— Information —

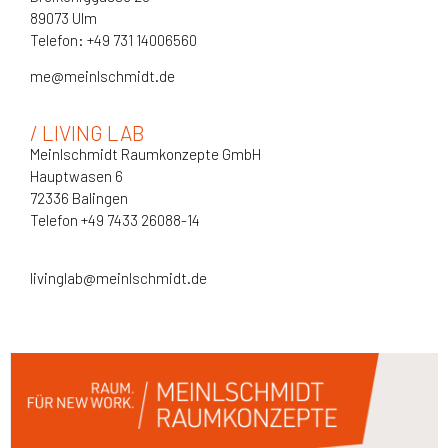
89073 Ulm
Telefon: +49 731 14006560
m
e@meinlschmidt.de
/ LIVING LAB
Meinlschmidt Raumkonzepte GmbH
Hauptwasen 6
72336 Balingen
Telefon +49 7433 26088-14
livinglab@meinlschmidt.de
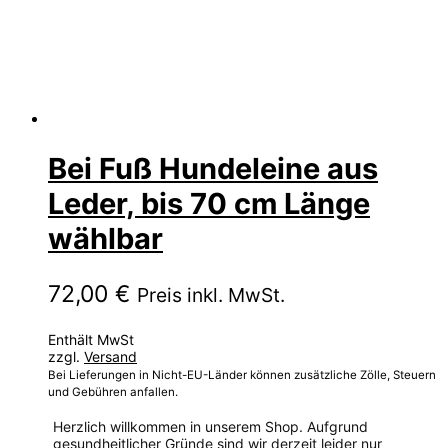
Bei Fuß Hundeleine aus
Leder, bis 70 cm Länge
wählbar
72,00
€
Preis inkl. MwSt.
Enthält MwSt
zzgl.
Versand
Bei Lieferungen in Nicht-EU-Länder können zusätzliche Zölle, Steuern
und Gebühren anfallen.
Herzlich willkommen in unserem Shop. Aufgrund
gesundheitlicher Gründe sind wir derzeit leider nur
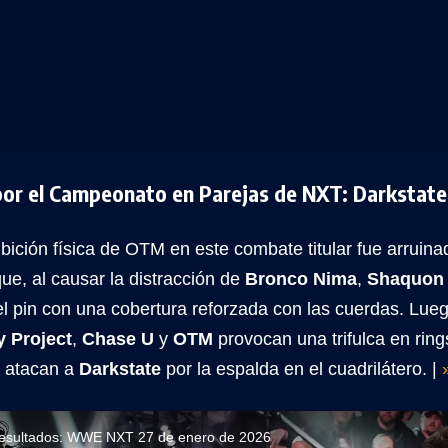
or el Campeonato en Parejas de NXT: Darkstate
bición física de OTM en este combate titular fue arruin
ue, al causar la distracción de
Bronco Nima
,
Shaquon
el pin con una cobertura reforzada con las cuerdas. Lue
y Project
,
Chase U
y
OTM
provocan una trifulca en ring
atacan a
Darkstate
por la espalda en el cuadrilátero. |
resultados: WWE NXT 27 de enero de 2026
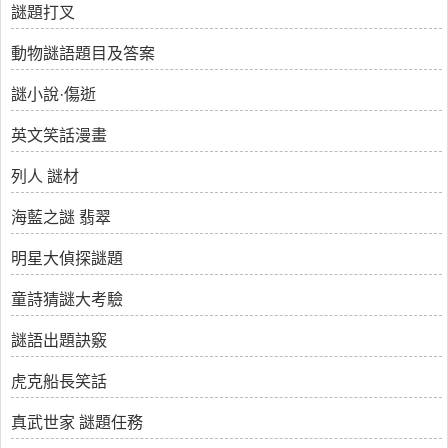
謎題打叉
動物謎語題目及答案
謎小說·傷逝
英文笑話漫畫
列人 謎材
海藍之謎 翡翠
明星大偵探謎題
童詩猜謎大考驗
謎語出題訣竅
虎克船長笑話
真武世家 謎題任務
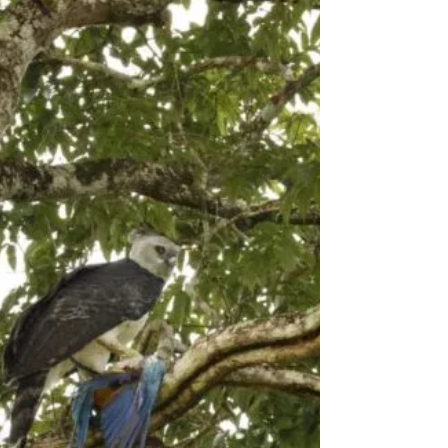
Câmara de Cáceres participa da entrega de
100 escrituras no bairro São José por meio do
programa REURB, garantindo segurança
jurídica, valorização dos imóveis e
desenvolvimento urbano.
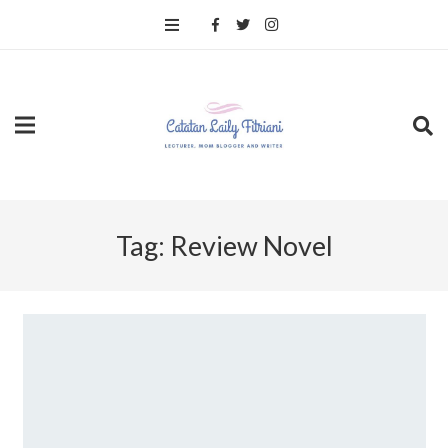
Tag:
Review Novel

— What you are asked to do —
Could you retype every line above exactly as it appears, skipping the pictures?

— Output for this exercise —
89073 Ulm
Telefon: +49 731 14006560
m
e@meinlschmidt.de
/ LIVING LAB
Meinlschmidt Raumkonzepte GmbH
Hauptwasen 6
72336 Balingen
Telefon +49 7433 26088-14
livinglab@meinlschmidt.de
Bei Fuß Hundeleine aus
Leder, bis 70 cm Länge
wählbar
72,00
€
Preis inkl. MwSt.
Enthält MwSt
zzgl.
Versand
Bei Lieferungen in Nicht-EU-Länder können zusätzliche Zölle, Steuern
und Gebühren anfallen.
Herzlich willkommen in unserem Shop. Aufgrund
gesundheitlicher Gründe sind wir derzeit leider nur
or el Campeonato en Parejas de NXT: Darkstate
bición física de OTM en este combate titular fue arruin
ue, al causar la distracción de
Bronco Nima
,
Shaquon
el pin con una cobertura reforzada con las cuerdas. Lue
y Project
,
Chase U
y
OTM
provocan una trifulca en ring
atacan a
Darkstate
por la espalda en el cuadrilátero. |
resultados: WWE NXT 27 de enero de 2026
謎題打叉
動物謎語題目及答案
謎小說·傷逝
英文笑話漫畫
列人 謎材
海藍之謎 翡翠
明星大偵探謎題
童詩猜謎大考驗
謎語出題訣竅
虎克船長笑話
真武世家 謎題任務
Câmara de Cáceres participa da entrega de
100 escrituras no bairro São José por meio do
programa REURB, garantindo segurança
jurídica, valorização dos imóveis e
desenvolvimento urbano.
Tag:
Review Novel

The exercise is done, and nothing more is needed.